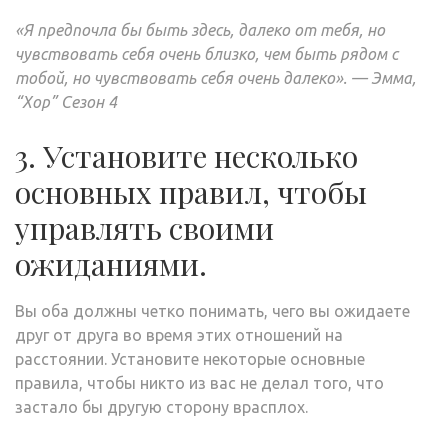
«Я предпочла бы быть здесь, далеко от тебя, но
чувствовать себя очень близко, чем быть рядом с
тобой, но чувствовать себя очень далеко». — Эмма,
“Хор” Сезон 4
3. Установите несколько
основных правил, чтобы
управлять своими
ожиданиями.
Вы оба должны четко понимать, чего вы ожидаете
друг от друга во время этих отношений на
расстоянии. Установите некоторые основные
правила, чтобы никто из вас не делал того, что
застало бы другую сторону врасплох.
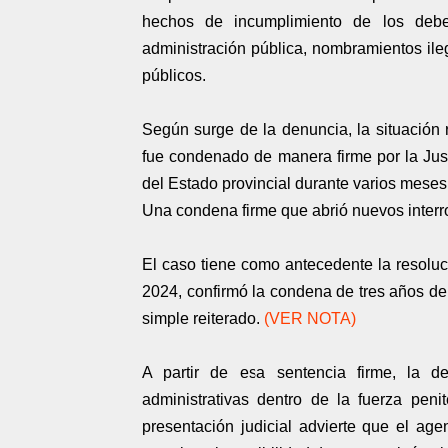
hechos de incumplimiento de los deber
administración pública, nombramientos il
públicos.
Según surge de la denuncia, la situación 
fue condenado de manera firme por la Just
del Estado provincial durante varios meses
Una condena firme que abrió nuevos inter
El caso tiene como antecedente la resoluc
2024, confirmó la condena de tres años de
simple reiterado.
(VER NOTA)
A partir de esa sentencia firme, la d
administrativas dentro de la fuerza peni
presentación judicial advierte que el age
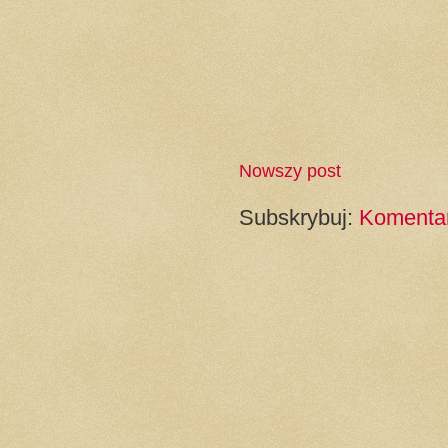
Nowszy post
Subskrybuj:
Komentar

---

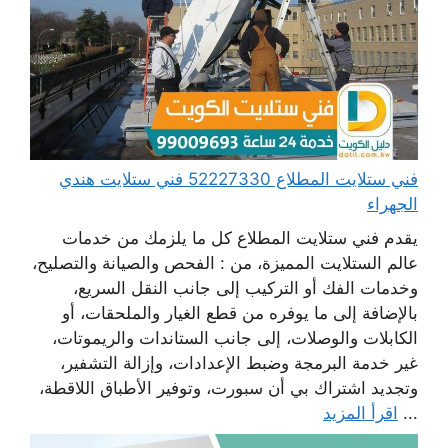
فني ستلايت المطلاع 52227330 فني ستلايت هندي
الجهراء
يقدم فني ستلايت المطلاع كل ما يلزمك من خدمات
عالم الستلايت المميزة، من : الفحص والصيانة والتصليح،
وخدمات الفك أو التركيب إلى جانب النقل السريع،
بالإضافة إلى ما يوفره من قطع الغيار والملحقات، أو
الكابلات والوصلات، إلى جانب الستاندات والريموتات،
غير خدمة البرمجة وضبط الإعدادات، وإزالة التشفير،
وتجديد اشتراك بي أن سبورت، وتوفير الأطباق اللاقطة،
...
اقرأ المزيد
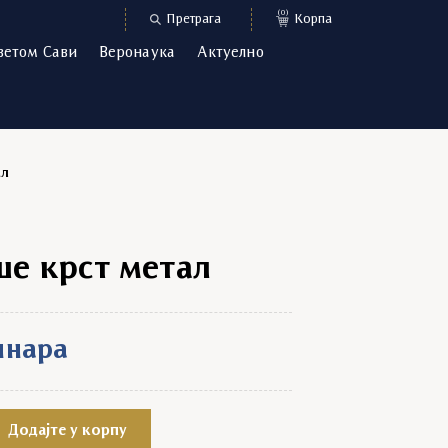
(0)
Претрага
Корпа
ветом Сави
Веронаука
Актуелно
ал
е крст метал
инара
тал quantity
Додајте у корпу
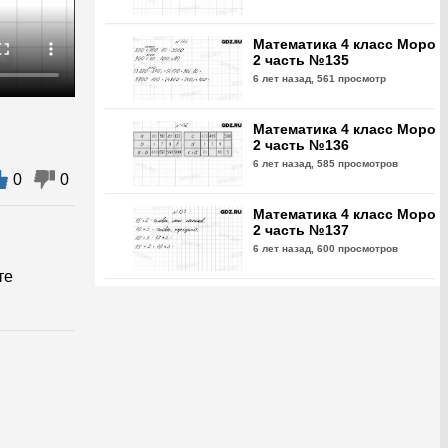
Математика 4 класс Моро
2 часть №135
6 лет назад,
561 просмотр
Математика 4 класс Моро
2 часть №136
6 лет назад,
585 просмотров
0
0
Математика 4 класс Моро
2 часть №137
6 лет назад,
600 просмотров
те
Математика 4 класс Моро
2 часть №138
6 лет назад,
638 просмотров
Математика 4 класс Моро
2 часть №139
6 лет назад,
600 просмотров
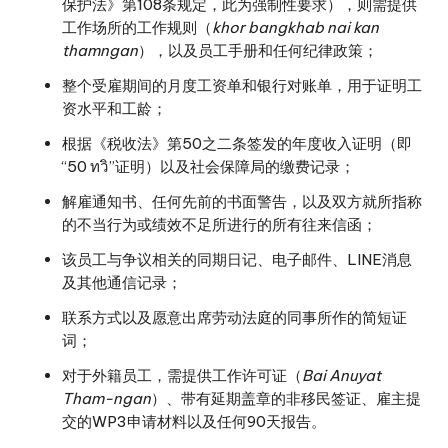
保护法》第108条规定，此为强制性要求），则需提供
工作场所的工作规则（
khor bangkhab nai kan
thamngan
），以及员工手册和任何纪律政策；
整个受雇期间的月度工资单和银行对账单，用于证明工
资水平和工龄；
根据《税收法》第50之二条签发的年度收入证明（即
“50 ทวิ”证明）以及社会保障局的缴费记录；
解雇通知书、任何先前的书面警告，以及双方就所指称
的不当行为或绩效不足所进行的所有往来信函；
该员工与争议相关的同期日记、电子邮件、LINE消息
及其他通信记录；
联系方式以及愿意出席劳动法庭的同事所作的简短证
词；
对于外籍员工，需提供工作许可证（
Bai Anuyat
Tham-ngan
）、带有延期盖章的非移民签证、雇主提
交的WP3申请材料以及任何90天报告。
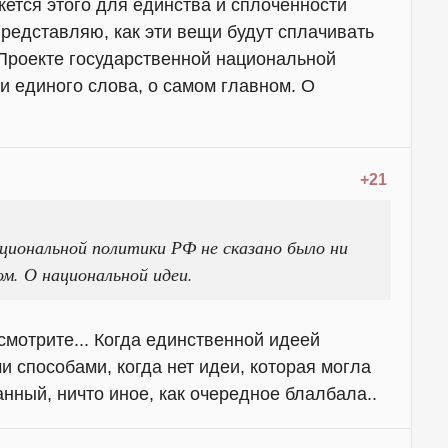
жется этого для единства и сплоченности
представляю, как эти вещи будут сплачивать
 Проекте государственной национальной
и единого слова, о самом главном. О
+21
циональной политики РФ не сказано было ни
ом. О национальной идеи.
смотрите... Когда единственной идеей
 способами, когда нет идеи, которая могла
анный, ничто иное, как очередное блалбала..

--

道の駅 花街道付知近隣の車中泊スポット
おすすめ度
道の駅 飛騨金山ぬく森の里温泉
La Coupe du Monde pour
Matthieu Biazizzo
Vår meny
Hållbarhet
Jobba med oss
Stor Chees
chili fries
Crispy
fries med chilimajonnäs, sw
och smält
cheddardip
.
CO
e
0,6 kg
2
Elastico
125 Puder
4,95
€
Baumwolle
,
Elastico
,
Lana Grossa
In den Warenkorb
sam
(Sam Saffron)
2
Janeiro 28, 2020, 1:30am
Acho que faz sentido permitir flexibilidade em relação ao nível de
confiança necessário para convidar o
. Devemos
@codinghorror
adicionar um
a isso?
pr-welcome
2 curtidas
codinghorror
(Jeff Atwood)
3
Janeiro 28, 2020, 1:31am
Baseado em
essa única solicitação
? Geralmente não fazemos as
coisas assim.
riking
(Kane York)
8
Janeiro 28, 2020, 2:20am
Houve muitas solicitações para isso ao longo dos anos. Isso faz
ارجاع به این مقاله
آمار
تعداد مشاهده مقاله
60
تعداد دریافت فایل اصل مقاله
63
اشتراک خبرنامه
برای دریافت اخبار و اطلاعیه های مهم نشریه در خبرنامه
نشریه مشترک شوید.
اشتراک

Exercise
Copy out only the lines of the entries above that begin with the line containing "от тебя, но" and go through the line containing "застало бы другую сторону врасплох.", changing "ожидаете" to "хотите" and keeping everything else the same.

Output of the exercise
«Я предпочла бы быть здесь, далеко от тебя, но
чувствовать себя очень близко, чем быть рядом с
тобой, но чувствовать себя очень далеко». — Эмма,
“Хор” Сезон 4
3. Установите несколько
основных правил, чтобы
управлять своими
ожиданиями.
Вы оба должны четко понимать, чего вы хотите
друг от друга во время этих отношений на
расстоянии. Установите некоторые основные
правила, чтобы никто из вас не делал того, что
застало бы другую сторону врасплох.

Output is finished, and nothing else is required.